Saved entries:

Content starts

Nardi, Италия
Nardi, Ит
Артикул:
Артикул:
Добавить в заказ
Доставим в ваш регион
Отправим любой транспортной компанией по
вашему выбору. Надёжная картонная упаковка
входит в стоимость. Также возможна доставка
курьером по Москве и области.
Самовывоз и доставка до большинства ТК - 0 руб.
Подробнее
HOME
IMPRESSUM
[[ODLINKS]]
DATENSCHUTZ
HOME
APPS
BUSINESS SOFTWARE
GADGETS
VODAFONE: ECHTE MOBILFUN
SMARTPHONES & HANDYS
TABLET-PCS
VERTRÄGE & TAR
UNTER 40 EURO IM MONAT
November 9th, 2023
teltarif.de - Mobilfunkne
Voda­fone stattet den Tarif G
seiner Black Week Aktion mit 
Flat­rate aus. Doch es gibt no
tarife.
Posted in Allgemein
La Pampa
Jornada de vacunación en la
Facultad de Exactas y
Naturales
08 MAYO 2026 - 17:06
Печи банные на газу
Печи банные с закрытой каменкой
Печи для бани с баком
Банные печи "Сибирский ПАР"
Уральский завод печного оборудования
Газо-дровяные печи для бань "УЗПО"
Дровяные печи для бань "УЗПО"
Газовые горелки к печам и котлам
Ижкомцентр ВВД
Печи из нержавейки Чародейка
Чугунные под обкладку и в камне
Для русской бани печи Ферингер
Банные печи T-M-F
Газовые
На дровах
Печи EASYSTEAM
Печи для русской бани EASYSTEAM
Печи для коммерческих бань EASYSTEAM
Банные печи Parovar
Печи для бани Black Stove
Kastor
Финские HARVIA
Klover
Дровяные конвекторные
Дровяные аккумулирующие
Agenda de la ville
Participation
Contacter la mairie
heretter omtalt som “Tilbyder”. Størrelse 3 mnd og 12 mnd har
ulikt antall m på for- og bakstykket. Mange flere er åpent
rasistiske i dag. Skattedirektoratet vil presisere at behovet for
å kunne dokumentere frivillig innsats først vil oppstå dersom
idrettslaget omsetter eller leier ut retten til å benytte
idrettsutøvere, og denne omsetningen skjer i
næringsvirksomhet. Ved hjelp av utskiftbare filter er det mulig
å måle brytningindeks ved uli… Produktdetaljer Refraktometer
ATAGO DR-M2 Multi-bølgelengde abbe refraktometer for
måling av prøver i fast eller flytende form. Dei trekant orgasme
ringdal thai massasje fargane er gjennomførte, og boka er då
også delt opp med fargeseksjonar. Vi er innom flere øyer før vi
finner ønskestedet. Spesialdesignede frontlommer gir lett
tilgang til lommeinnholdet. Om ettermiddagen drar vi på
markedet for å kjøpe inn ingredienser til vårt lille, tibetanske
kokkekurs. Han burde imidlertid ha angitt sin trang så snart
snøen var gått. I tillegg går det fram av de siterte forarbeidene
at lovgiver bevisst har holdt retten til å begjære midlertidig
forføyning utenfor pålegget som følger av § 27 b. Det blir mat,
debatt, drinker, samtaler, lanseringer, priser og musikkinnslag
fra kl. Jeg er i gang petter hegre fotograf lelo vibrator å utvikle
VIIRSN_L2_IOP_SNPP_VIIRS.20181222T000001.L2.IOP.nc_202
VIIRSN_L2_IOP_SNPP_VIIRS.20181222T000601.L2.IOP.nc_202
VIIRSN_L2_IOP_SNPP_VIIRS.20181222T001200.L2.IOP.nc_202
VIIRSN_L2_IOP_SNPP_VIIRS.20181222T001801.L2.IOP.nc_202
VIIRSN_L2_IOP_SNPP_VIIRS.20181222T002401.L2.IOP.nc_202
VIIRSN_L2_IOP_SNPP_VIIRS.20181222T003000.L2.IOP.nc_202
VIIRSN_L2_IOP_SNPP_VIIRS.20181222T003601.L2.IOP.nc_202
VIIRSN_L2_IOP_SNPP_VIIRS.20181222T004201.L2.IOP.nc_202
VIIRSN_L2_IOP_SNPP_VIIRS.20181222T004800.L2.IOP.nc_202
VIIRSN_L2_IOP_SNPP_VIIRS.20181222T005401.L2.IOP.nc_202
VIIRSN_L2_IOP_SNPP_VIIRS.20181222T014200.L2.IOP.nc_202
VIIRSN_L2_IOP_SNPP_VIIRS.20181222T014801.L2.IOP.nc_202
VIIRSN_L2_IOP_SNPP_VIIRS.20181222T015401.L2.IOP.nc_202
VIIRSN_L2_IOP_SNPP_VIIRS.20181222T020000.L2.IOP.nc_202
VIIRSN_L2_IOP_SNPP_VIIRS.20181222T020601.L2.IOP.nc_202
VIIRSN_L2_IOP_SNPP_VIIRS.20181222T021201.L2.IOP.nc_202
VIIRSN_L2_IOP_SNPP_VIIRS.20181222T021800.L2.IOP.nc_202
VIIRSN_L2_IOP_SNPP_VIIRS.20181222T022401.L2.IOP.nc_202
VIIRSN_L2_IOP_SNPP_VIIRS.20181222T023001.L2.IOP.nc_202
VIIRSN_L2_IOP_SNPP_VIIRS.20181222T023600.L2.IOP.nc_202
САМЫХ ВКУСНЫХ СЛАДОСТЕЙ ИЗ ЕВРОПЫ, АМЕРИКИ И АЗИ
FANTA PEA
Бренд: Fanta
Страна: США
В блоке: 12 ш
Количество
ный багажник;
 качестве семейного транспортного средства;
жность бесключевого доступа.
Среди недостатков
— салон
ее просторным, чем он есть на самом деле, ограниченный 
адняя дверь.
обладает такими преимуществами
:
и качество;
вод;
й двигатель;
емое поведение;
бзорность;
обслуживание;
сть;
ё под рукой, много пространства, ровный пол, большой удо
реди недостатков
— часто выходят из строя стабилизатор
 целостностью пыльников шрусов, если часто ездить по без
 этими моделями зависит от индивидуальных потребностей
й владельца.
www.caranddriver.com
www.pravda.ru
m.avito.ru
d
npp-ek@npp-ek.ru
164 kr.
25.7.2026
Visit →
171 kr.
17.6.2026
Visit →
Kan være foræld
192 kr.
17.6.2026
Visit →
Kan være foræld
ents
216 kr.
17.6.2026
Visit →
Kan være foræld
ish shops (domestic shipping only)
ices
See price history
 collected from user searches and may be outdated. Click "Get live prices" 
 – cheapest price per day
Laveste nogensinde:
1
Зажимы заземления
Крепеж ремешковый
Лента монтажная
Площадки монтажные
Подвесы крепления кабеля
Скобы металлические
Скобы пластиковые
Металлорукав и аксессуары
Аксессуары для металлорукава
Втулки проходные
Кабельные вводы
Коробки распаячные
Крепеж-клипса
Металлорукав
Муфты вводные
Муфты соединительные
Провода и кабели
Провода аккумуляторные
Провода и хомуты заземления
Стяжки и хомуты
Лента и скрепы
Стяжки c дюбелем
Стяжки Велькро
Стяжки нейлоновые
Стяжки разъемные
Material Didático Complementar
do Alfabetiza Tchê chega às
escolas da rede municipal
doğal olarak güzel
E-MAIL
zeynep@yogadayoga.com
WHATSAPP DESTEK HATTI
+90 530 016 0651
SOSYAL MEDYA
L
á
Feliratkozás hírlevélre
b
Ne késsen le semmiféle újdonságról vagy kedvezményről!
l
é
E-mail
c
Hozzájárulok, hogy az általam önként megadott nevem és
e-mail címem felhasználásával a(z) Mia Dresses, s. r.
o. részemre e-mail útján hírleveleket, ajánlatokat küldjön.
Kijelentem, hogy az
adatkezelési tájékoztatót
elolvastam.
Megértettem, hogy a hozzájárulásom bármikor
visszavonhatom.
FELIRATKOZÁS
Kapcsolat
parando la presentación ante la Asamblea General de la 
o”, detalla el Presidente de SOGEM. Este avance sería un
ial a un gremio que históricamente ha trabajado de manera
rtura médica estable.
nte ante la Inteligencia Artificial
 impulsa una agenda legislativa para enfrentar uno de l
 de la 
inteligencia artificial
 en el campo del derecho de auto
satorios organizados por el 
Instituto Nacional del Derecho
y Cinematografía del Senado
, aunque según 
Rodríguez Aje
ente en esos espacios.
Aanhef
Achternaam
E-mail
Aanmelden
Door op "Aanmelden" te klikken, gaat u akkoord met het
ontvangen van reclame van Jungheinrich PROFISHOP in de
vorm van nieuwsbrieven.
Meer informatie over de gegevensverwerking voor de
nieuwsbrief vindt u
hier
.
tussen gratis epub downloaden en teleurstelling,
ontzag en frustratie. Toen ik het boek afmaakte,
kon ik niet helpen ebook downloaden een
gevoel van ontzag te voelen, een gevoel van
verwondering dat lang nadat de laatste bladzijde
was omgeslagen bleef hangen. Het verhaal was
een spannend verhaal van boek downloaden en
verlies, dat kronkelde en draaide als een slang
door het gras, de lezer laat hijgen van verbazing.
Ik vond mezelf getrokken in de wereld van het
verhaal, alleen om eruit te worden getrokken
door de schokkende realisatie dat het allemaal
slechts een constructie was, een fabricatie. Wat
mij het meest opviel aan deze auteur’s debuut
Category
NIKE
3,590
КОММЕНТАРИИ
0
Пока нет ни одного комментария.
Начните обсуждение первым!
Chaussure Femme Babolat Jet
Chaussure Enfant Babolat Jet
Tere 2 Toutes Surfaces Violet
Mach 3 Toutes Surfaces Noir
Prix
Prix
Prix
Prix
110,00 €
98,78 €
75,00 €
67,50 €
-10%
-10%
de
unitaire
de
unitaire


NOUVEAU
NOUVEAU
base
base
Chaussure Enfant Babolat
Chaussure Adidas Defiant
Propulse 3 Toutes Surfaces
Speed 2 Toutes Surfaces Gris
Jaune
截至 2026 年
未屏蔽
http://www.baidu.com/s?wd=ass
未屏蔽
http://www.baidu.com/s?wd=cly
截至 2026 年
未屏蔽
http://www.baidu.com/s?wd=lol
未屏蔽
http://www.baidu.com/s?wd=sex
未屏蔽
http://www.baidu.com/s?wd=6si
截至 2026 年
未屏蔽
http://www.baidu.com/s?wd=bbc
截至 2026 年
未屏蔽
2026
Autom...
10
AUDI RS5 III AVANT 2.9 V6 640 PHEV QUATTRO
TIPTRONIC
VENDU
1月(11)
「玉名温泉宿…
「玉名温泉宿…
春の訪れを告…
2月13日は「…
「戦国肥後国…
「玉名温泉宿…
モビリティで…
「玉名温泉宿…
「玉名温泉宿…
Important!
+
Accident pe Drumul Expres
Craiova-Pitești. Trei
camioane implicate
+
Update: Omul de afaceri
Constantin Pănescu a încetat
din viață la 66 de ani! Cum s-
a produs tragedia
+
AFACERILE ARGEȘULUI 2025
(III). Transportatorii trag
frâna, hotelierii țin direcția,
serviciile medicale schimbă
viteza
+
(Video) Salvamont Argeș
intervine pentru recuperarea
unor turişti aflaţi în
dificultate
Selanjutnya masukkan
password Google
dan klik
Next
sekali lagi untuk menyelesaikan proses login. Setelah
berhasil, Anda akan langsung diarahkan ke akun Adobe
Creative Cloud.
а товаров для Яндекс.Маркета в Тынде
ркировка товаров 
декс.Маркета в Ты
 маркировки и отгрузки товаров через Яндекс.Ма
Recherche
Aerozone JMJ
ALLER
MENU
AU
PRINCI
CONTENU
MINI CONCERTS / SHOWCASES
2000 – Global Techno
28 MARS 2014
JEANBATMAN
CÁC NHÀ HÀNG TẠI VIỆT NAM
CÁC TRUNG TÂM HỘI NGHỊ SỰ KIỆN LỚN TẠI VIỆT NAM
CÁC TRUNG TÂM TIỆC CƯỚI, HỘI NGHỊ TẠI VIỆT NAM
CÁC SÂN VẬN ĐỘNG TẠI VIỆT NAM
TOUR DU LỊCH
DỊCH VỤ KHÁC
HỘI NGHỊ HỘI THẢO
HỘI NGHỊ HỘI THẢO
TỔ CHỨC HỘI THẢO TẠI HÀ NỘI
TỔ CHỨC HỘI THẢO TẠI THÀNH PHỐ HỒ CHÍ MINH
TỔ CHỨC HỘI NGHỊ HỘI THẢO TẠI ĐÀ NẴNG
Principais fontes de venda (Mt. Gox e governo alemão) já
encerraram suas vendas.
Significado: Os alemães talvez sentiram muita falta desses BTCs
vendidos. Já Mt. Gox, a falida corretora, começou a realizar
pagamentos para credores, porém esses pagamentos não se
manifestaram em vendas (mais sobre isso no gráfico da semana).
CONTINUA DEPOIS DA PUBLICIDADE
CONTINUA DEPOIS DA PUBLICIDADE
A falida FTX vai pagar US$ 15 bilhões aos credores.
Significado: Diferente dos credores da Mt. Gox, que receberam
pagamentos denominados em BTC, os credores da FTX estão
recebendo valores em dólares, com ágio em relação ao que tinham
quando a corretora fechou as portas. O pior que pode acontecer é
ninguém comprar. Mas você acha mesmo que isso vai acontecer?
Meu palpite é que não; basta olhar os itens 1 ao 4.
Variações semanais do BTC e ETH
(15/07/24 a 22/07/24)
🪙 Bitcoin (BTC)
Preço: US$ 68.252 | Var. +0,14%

Content ends

TASK DIRECTIONS
Copy exactly the lines that run from the first line of the data to the line containing "å kunne dokumentere", please, with both ends included and nothing else.

RESULT OF THE EXERCISE
Nardi, Италия
Nardi, Ит
Артикул:
Артикул:
Добавить в заказ
Доставим в ваш регион
Отправим любой транспортной компанией по
вашему выбору. Надёжная картонная упаковка
входит в стоимость. Также возможна доставка
курьером по Москве и области.
Самовывоз и доставка до большинства ТК - 0 руб.
Подробнее
HOME
IMPRESSUM
[[ODLINKS]]
DATENSCHUTZ
HOME
APPS
BUSINESS SOFTWARE
GADGETS
VODAFONE: ECHTE MOBILFUN
SMARTPHONES & HANDYS
TABLET-PCS
VERTRÄGE & TAR
UNTER 40 EURO IM MONAT
November 9th, 2023
teltarif.de - Mobilfunkne
Voda­fone stattet den Tarif G
seiner Black Week Aktion mit 
Flat­rate aus. Doch es gibt no
tarife.
Posted in Allgemein
La Pampa
Jornada de vacunación en la
Facultad de Exactas y
Naturales
08 MAYO 2026 - 17:06
Печи банные на газу
Печи банные с закрытой каменкой
Печи для бани с баком
Банные печи "Сибирский ПАР"
Уральский завод печного оборудования
Газо-дровяные печи для бань "УЗПО"
Дровяные печи для бань "УЗПО"
Газовые горелки к печам и котлам
Ижкомцентр ВВД
Печи из нержавейки Чародейка
Чугунные под обкладку и в камне
Для русской бани печи Ферингер
Банные печи T-M-F
Газовые
На дровах
Печи EASYSTEAM
Печи для русской бани EASYSTEAM
Печи для коммерческих бань EASYSTEAM
Банные печи Parovar
Печи для бани Black Stove
Kastor
Финские HARVIA
Klover
Дровяные конвекторные
Дровяные аккумулирующие
Agenda de la ville
Participation
Contacter la mairie
heretter omtalt som “Tilbyder”. Størrelse 3 mnd og 12 mnd har
ulikt antall m på for- og bakstykket. Mange flere er åpent
rasistiske i dag. Skattedirektoratet vil presisere at behovet for
å kunne dokumentere frivillig innsats først vil oppstå dersom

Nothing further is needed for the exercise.